Radiotherapy kills cancer cells by damaging their DNA. If cells are able to repair this damage, treatment can become ineffective. A new study published in the recent issue of Science Advances shows that a new compound, AZD1390 has the potential to resensitise treatment-resistant cells in vitro to radiotherapy by blocking their ability to repair DNA. The compound is a highly potent and selective inhibitor of ATM, a key protein in DNA damage response, and has been optimised to cross the BBB making it potentially suitable for use in brain malignancies.
ATM is often upregulated in radiotherapy-resistant GBM but drugs used to treat brain tumours must be able to cross the BBB effectively for adequate tumour exposure.

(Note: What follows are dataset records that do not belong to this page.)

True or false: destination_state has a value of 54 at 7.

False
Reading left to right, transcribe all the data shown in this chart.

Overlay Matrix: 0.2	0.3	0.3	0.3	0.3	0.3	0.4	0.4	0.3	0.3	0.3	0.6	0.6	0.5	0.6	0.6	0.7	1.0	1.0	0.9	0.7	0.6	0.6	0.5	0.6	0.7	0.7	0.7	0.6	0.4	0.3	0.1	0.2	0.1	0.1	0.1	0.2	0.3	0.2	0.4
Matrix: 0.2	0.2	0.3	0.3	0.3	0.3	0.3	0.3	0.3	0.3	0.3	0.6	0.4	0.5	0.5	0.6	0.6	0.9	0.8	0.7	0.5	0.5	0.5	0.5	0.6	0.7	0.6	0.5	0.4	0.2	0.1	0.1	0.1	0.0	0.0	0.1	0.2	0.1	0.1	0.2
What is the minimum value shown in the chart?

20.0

Amongst their investigations, researchers used three sophisticated models developed previously by the IMED Biotech Unit to test the suitability of the compound as a potential treatment for GBM. Until recently, it has been difficult to test the ability of compounds to cross the BBB. One model consisted of cell lines expressing human efflux transporter genes – these were used to see whether transporters at the blood–brain barrier actively exclude compounds from entering the brain. The second were mouse models of GBM and lung-brain metastases in which tumour cells were injected either directly into the brain or through the carotid artery and allowed to establish in the brain. These confirmed both the ability of the inhibitor to cross the BBB as well as its anti-tumour activity and survival benefit in combination with just five or less fractions of radiotherapy. The third model used positron emission tomography (PET) data in animal models to confirm the compound’s ability to cross the BBB, as well as showing the concentration that ended up in tumours. These data have supported progression into clinical investigation.

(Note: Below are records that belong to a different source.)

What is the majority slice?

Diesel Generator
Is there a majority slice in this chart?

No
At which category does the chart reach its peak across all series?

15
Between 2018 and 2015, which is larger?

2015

By inhibiting the activity of ATM, we can block the ability of brain tumor cells to protect themselves from the cytotoxic effects of radiotherapy. The activity of this brain-penetrant ATM inhibitor combined with radiation is extremely compelling in a variety of pre-clinical brain tumour models we tested. This has been a truly global effort across AstraZeneca sites in Cambridge, Boston, and Shanghai and with the AstraZeneca/ Karolinska Institutet joint PET imaging laboratory. I am honoured to have worked with so many people to publish this work.

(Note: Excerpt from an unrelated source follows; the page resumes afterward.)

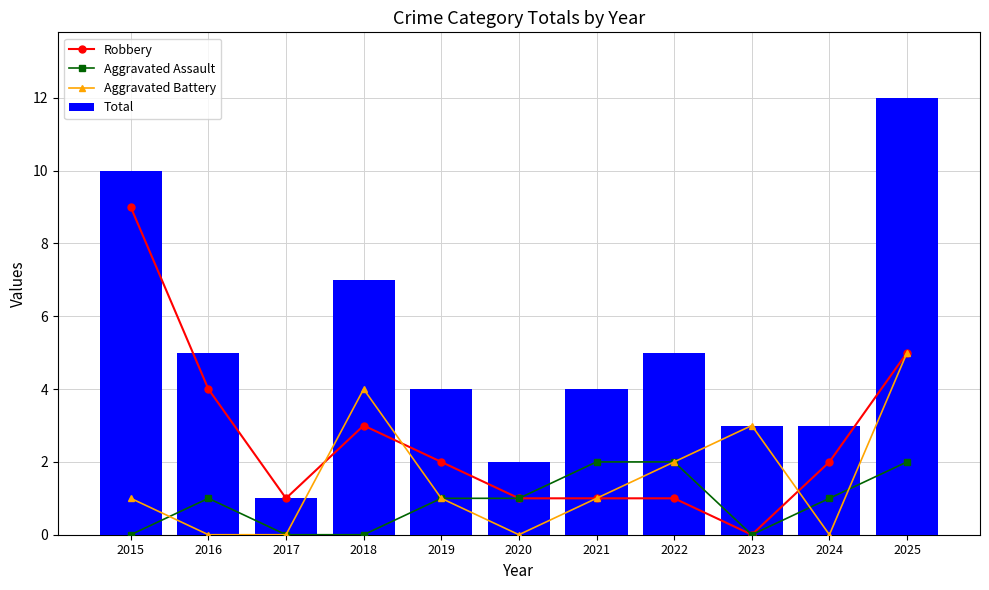

How many Aggravated Assault values are between 0 and 2?

11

The structure and mechanism of the compound, AZD1390, were disclosed at the American Association for Cancer Research (AACR) triple meeting in October 2017, and an oral presentation of the published results was given at the AACR meeting in April 2018, reinforcing AstraZeneca’s position as a leader in targeting DNA damage response as a target in cancer treatment.
The publication follows a meeting held at 10 Downing Street that was attended by Susan Galbraith, Head of Oncology at AstraZeneca’s IMED Biotech Unit, along with Ultan McDermott, a Chief Scientist at IMED Oncology. The meeting was part of an event aimed at creating a global, standardised framework for the treatment of GBM, and securing funding for clinical trials in the area. The event was inspired by Baroness Tessa Jowell, who was diagnosed with GBM in May 2017, and brought to public attention the limited treatment options for patients with the disease. Baroness Jowell sadly passed away aged 70 on 12 May 2018. This led to a UK government announcement that brain cancer research will have its funding doubled to £40 million and the use of adaptive clinical trials will be accelerated. In the US, Former vice president Joe Biden, who sadly lost his eldest son, Beau Biden, to glioblastoma has led the ‘Cancer Moonshot initiative’. This includes the dedicated Glioblastoma Moonshot research fund.